Las Vegas Sun

April 25, 2024

Margarito after heavy hitters now

As complete and devastating as his performance against Kermit Cintron was Saturday, Antonio Margarito saw his victory not as a climactic scene but as a new beginning.

"This is the first step," Margarito said after stopping Cintron in the fifth round at the Roman Plaza Amphitheatre at Caesars Palace. "I'm ready to show everyone that I'm one of the top pound-for-pound fighters in the world. This is just the start."

Margarito (32-4, 23 knockouts) floored Cintron twice in the fourth round and twice in the fifth round in defending his WBO welterweight title for the fifth time.

The TKO established Margarito, 27, as a big-money player in the welterweight division, with possible fights looming against bankable names such as Shane Mosley, Oscar De La Hoya or Zab Judah.

Mosley celebrated his return to the 147-pound level by scoring a unanimous-decision victory against David Estrada on Saturday's undercard.

"I would like to fight De La Hoya, Mosley, people like that -- big names," Margarito, of Tijuana, said. "I think all those fights can be (made), and I hope they are, because I'm ready for them. ... I can fight any of those guys at the elite level. I showed them I deserve the opportunity."

Cintron (24-1, 22 KOs), a native of Puerto Rico who lives in Reading, Pa., was heralded as a hard hitter with knockout power, but he failed to fire against Margarito, a slight betting favorite.

Margarito, who turned pro at age 15 in Mexico after going 18-3 as an amateur, has fought tougher opponents than Cintron throughout his career.

"I always said a puncher can be knocked out," Margarito said. "I said before the fight that he has never fought anyone at the level I'm at."

Margarito spent the first two rounds feeling his opponent out, absorbing a series of double jabs from Cintron.

The champion turned up the heat in Round 3 at the outdoor arena, inflicting a deep cut by Cintron's right eye with a big left uppercut. Cintron was wobbled and bleeding profusely from the cut when his cornermen stepped up to ask referee Kenny Bayless to halt the fight at 2:12 of the fifth.

"I showed him I have the same power he has," Margarito said in a gracious understatement.

Cintron, 25, said he had no excuses for the loss, although his trainer, Marshall Kauffman, said his fighter had never been cut so badly in his career.

"Once he got cut, it changed everything," Kauffman said. "The strategy was to back (Margarito) up so he couldn't get momentum, but after the second round Kermit let him get momentum.

"It wasn't worth it to keep it going," Kauffman said of throwing in the towel. "He's a young kid."

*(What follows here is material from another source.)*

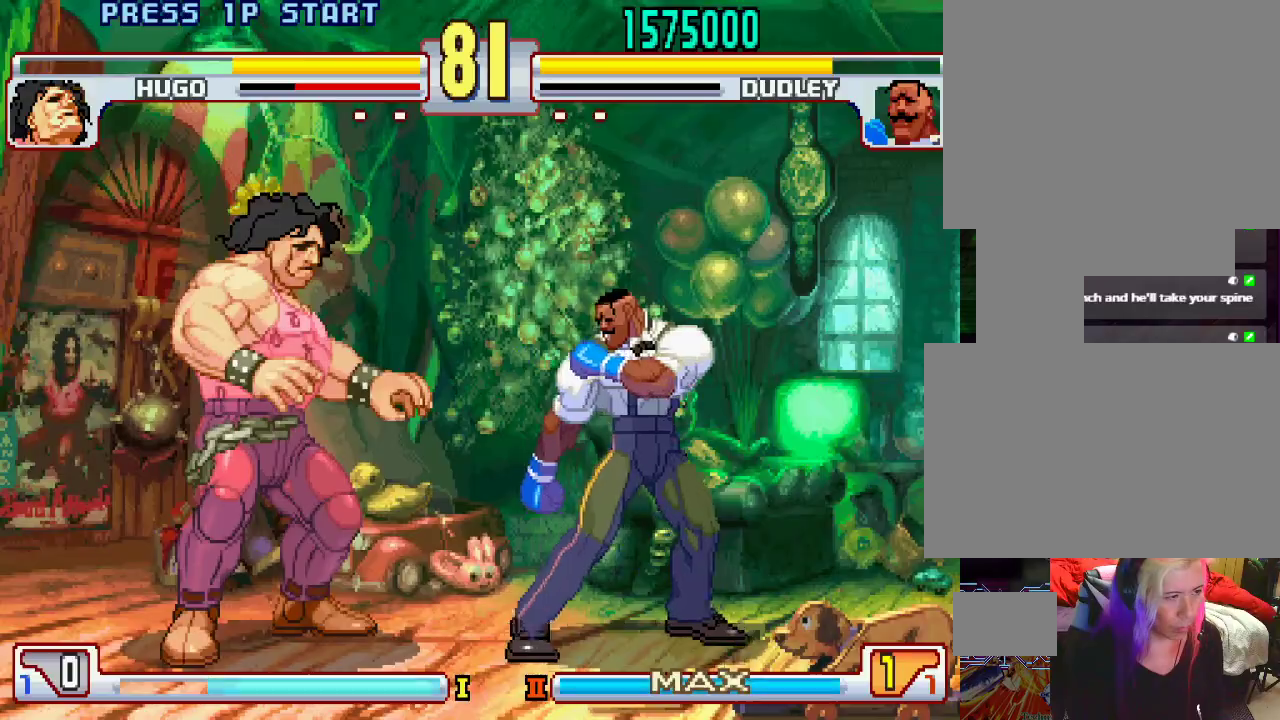
{"buttons": [], "left_stick": "right", "events": [[200, "TRIANGLE", "down"], [283, "TRIANGLE", "up"]]}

Mosley (40-4, 35 KOs) beat Estrada (18-2) in a 10-rounder by scores of 97-93, 98-91 and 99-91 on the judges' cards. It was Mosley's return to the welterweight division after going 1-2 with a no-contest in four fights at 154 pounds.

"I felt a lot better; I didn't feel flat-footed," Mosley, a three-time world champion, said. "I was able to move around better. He was a pretty tough fighter; he had a very strong will. ... I think I showed him a lot of nice shots."

In a 10-round heavyweight bout on the ESPN Pay-Per-View card, Calvin Brock (25-0, 20 KOs) sustained a seventh-round knockdown but won a unanimous decision against Jameel McCline (31-5-3) by scores of 96-94, 96-93 and 97-93.